Do you like anyone? I mean, are you romantic?

Owen considers the question. He can’t find an answer. Eventually he replies:

I don’t know. I don’t like anyone. But I have liked people.

Dated?

Kind of.

Dinner and flowers? The pub?

Dinner and flowers. Once.

And how did that go?

Shit. She left halfway through the date, said her mum was having an emergency.

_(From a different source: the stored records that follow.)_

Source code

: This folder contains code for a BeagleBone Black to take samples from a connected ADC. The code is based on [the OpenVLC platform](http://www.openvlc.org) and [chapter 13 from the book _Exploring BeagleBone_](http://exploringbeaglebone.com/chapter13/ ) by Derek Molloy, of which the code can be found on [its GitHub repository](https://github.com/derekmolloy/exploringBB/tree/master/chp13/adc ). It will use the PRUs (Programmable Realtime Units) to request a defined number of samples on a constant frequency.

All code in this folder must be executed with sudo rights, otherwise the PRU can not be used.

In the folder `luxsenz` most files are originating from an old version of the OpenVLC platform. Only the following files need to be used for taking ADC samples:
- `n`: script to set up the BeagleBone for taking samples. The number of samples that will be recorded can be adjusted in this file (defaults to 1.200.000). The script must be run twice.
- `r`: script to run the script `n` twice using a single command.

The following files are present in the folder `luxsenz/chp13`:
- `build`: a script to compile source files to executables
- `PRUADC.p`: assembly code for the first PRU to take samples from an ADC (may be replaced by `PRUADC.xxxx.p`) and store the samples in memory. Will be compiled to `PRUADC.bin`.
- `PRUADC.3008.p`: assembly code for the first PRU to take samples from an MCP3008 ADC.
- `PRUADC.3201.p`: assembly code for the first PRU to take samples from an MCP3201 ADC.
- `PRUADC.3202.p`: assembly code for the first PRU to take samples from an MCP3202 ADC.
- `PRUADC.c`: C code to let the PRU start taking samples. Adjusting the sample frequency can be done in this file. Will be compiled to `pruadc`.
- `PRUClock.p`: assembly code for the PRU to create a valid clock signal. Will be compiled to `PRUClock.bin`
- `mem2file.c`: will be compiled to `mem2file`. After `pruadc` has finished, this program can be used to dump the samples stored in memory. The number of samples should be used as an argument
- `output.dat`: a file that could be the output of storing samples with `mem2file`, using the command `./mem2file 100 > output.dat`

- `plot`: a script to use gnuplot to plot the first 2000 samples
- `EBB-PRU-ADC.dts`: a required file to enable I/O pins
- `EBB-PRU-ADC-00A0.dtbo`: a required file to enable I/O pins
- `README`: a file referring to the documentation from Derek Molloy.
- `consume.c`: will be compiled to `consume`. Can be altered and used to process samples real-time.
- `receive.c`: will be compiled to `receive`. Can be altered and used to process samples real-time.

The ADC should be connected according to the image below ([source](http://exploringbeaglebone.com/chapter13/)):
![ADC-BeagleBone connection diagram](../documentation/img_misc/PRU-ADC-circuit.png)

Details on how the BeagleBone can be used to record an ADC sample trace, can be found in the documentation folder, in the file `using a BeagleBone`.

LOL. Fuck that. What fucking bullshit. So, what are you going to do about your job?

I dunno. Going to take some time out. I’ve got savings.

And? What will you do with your time-out?

Haven’t really thought about it. Maybe try to start something up, a company. Something like that.

You need a plan, mate. Otherwise you’ll wake up one morning and your savings will be gone and you’ll have put on twenty pounds and have nothing to show for any of it but a load of trousers that don’t fit you anymore.

I’m not sure I’m ready for making a plan.

YourLoss doesn’t reply for quite some time. Owen wriggles slightly and clears his throat, worried that he’s said something to put him off. Then there’s a plip and another message appears.

Where d’you live, Owen?

North London.

Righty-ho. Not far from me then.

Why, where do you live?

Just outside London. Look, here’s my email address. Write to me. I’ve got a proposition for you. Bryn@hotmail.co.uk. Email me now, yeah?

Owen opens his email account, pastes Bryn’s email address into the bar, and starts typing.